Im Sommer besuchten grüne Abgeordnete jene Bundesländer, die Heimat mehrerer Wolfsrudel sind. In Niedersachsen, Sachsen und Brandenburg leben je 20. In Baden-Württemberg hat sich ein Wolf im Nordschwarzwald niedergelassen. Er unternahm bereits mehrere Raubzüge. In Bad Wildbad starben im Mai rund 40 Schafe, am Montag bestätigten Experten einen weiteren Riss mit drei toten Tieren. In fünf Jahren werden im Südwesten erste Rudel heimisch, so alle Fachleute.
„Kurti“lässt grüßen
Veranstaltungen zum Wolf sind Land auf, Land ab überfüllt, die Debatten emotional. Wenn ein Raubtier in der Nähe von Menschen auftaucht, wird es richtig heikel. Davon kann Niedersachsen ein Lied singen: Dort musste Wolf Kurti 2016 erschossen werden, weil er sich Wohngebieten näherte. Das Thema war eines der wichtigsten im Landtagswahlkampf 2017. Die Grünen im Südwesten wollen für ihren nächsten Wahlkampf 2021 unbedingt vermeiden, dass sie als zu wolfsfreundlich gelten, Belange von Bauern und Bürgern aus ideologischen Gründen ignorieren.

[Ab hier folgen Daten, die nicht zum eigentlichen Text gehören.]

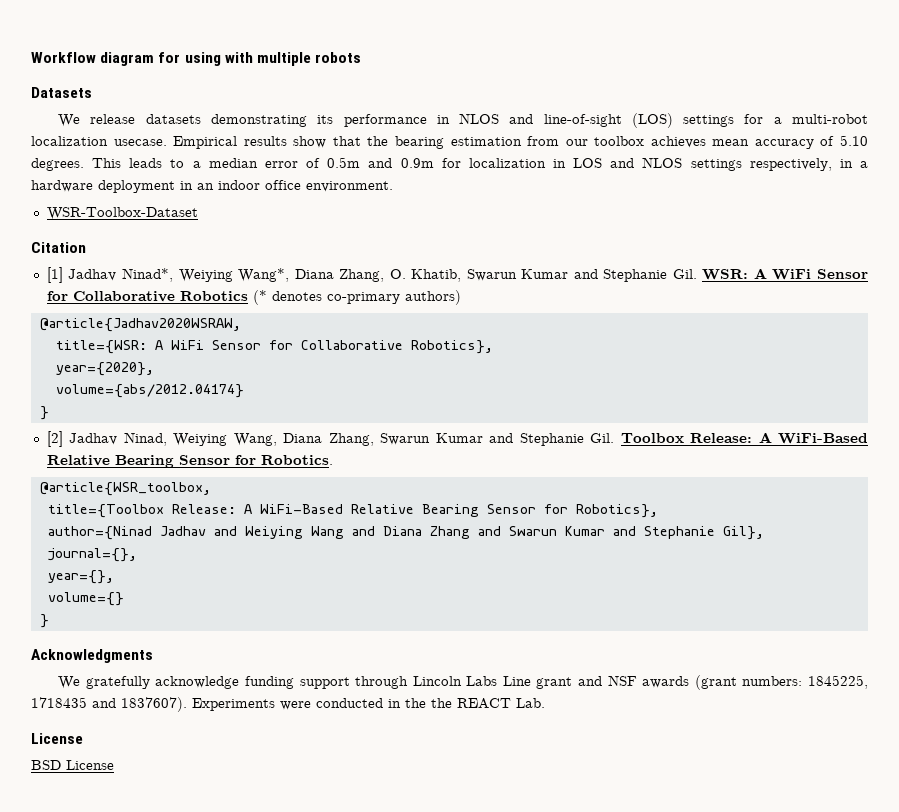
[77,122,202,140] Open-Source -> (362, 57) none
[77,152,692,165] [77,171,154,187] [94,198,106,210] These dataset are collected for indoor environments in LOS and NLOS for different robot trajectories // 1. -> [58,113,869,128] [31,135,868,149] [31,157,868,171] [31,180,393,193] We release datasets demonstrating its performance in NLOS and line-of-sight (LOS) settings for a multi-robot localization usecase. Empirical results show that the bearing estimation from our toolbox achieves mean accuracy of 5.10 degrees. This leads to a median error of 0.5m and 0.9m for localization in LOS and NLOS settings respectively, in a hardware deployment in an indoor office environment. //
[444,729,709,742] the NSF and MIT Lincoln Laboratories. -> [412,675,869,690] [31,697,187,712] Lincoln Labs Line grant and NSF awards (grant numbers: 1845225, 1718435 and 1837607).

Der Wolf ist streng geschützt. Er darf nicht gejagt werden. Es gelten Ausnahmen: Wenn ein Wolf für Menschen gefährlich wird oder Herdenschutzmaßnahmen wie hohe Zäune mehrfach überwindet. Den Abschuss muss das Umweltministerium genehmigen. In Deutschland war das seit 1990 drei Mal der Fall.
Land ersetzt Schaden
Umweltminister Franz Untersteller (Grüne) unterstützt Halter von Schafen, Rindern und Ziegen. Wo ein Wolf sich ansiedelt, übernimmt das Land 90 Prozent der Kosten für Zäune. Der Einsatz von Herdenschutzhunden wird mit 2000 Euro pro Jahr gefördert. Außerdem fördert das Land Weidetierhalter, wenn sie umweltfreundlich wirtschaften. Über 19 Millionen Euro flossen 2017. Tötet ein Wolf ein Nutztier, erstattet das Land den Schaden – wenn der Halter seine Tiere angemessen geschützt hat. Der CDU reicht das nicht. Unter anderem wollen die Christdemokraten, dass das Land Weidezonen und Siedlungsgebiete ausweist. Dringt ein Wolf ein, dürfte er erlegt werden. Zu dem Vorschlag sagt ein Sprecher von Umweltminister Untersteller: „In Anbetracht der geltenden Vorgaben könnten wir kein Gebiet ausweisen, in dem der Schutz des Wolfes gelockert und eine Entnahme einfacher möglich wäre.“Außerdem schütze selbst eine solche Zone nicht vor durchziehenden Tieren.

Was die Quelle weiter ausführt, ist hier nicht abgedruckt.